Among the chemical processes which can be produced are acceleration of chemical reactions, oxidation, hydrolysis, polymerization, depolymerization and the production of emulsions.

The recent development of high intensity ultrasound generators suitable for large volume materials processing are making such sonochemistry more economical for commercial application.



Ultrasound has been used to measure the thickness of fat layers on pigs and cows as part of livestock management. It has also been used in improve the quality of homogenized milk. A related application is pest control, including killing insects.



In addition to the tracking of submarines, oceanographic applications include mapping the contours of the sea bottom, discovering sunken ships and searching for schools of fish.


Medical Applications

One of the most rapidly advancing areas of application is medicine. Ultrasound is used for imaging the human body and as a means of heating tissues to treat various ailments. It is also used to sterilize surgical instruments.

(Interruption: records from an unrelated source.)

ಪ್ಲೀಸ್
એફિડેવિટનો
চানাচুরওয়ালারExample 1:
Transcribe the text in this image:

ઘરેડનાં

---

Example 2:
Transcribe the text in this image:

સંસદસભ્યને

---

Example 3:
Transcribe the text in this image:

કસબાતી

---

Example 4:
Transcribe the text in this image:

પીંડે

Generally, the higher frequencies are used for medical imaging. The lower frequencies, 1 MHz or less, have longer wavelengths and greater amplitude for a given input energy, thus producing greater disruption of the medium.

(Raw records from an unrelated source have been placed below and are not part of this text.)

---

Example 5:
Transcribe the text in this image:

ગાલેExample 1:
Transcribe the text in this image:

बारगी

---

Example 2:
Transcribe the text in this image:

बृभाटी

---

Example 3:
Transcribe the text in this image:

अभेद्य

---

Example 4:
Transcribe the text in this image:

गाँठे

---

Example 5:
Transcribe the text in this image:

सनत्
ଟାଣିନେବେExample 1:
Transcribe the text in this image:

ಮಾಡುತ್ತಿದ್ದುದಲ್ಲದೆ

Among the many important advances in recent years have been higher resolution, real-time monitoring and color images.

Ultrasonic scanning has the big advantage over x-rays that there are apparently no adverse health effects. For this reason, it has come into widespread use for monitoring the condition of the fetus as it grows in the womb. The increasingly high precision of such monitoring has made it possible to detect defects even at the very early stages of pregnancy.

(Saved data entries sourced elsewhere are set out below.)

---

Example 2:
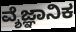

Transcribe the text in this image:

ವ್ಶೆಜ್ಞಾನಿಕ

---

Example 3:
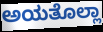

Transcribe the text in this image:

ಅಯತೊಲ್ಲಾ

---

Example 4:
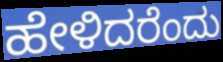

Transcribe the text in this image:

ಹೇಳಿದರೆಂದು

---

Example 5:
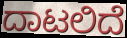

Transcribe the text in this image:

ದಾಟಲಿದೆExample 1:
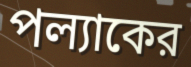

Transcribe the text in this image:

পল্যাকের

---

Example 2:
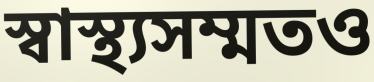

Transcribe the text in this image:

স্বাস্থ্যসম্মতও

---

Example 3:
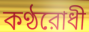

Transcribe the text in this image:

কণ্ঠরোধী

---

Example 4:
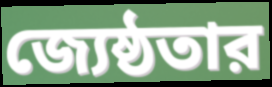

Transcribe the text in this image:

জ্যেষ্ঠতার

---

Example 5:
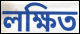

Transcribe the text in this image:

লক্ষিত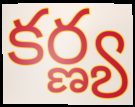
కర్ణ్య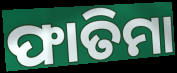
ଫାତିମା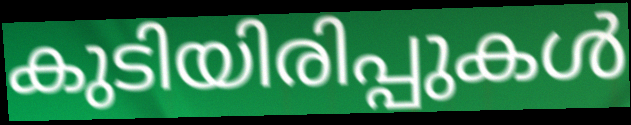
കുടിയിരിപ്പുകൾ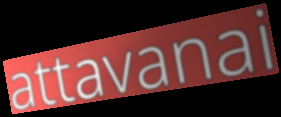
attavanai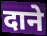
दानेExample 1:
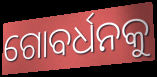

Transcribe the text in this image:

ଗୋବର୍ଧନକୁ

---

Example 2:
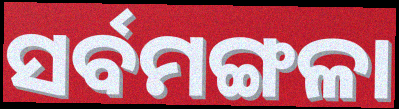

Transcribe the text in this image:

ସର୍ବମଙ୍ଗଳା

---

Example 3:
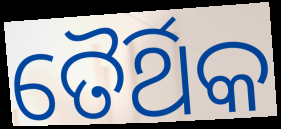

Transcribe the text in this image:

ତୈର୍ଥିକ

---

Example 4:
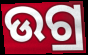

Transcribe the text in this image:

ଉଗ୍ର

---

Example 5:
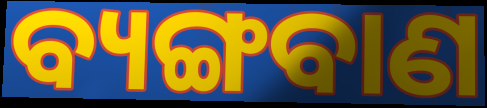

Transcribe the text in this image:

ବ୍ୟଙ୍ଗବାଣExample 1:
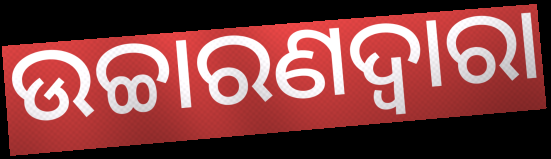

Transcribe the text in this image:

ଉଚ୍ଚାରଣଦ୍ଵାରା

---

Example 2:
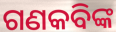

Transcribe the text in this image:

ଗଣକବିଙ୍କ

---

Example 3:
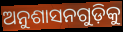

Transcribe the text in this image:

Ultrasonic scanning has also become extremely useful for obtaining information about the flow of blood through the heart and about the condition of the heart valves. Other important diagnostic applications are the detection of kidney stones, gallstones and tumors.

An example of medical treatment applications is brain surgery, for which a sharply focused, high intensity beam can destroy diseased tissue with high precision. Ultrasound has also been used in the therapeutic treatment of arthritis, bursitis, contusions, lumbago and neuroma.

There is still considerable controversy about the mechanism of such therapy. However, there is little doubt that it can be effective. One theory is that the benefits arise from the heating and possibly a "micromassage" resulting from the ultrasound.


Generation of Ultrasound

Ultrasonic waves can be generated using mechanical, electromagnetic and thermal energy sources. They can be produced in gasses (including air), liquids and solids.

Magnetostrictive transducers use the inverse magnetostrictive effect to convert magnetic energy into ultrasonic energy. This is accomplished by applying a strong alternating magnetic field to certain metals, alloys and ferrites.

Piezoelectric transducers employ the inverse piezoelectric effect using natural or synthetic single crystals (such as quartz) or ceramics (such as barium titanate) which have strong piezoelectric behavior. Ceramics have the advantage over crystals in that it is easy to shape them by casting, pressing and extruding.

The piezoelectric effect was first studied by Pierre Curie around 1880. He found that asymmetrical crystals such as quartz and Rochelle salt (potassium sodium tartrate) generate an electric charge when mechanical pressure is applied. Conversely, mechanical vibrations are obtained by applying electrical oscillations.


The Future

There is widespread agreement among researchers and scientists that ultrasonics is still in its infancy. This is evidenced by the fact that there is a great deal which is still not known about the field and the continued rapid rate of progress on nearly all aspects of it.

Among the keys to further progress will be advances in materials (particularly piezoelectric materials for the transducers), in electronics and in computers (for interpreting and enhancing the results).

Improvements in performance will be accompanied by further reductions in cost and increased diversity in the applications, likely including the development of some completely new uses.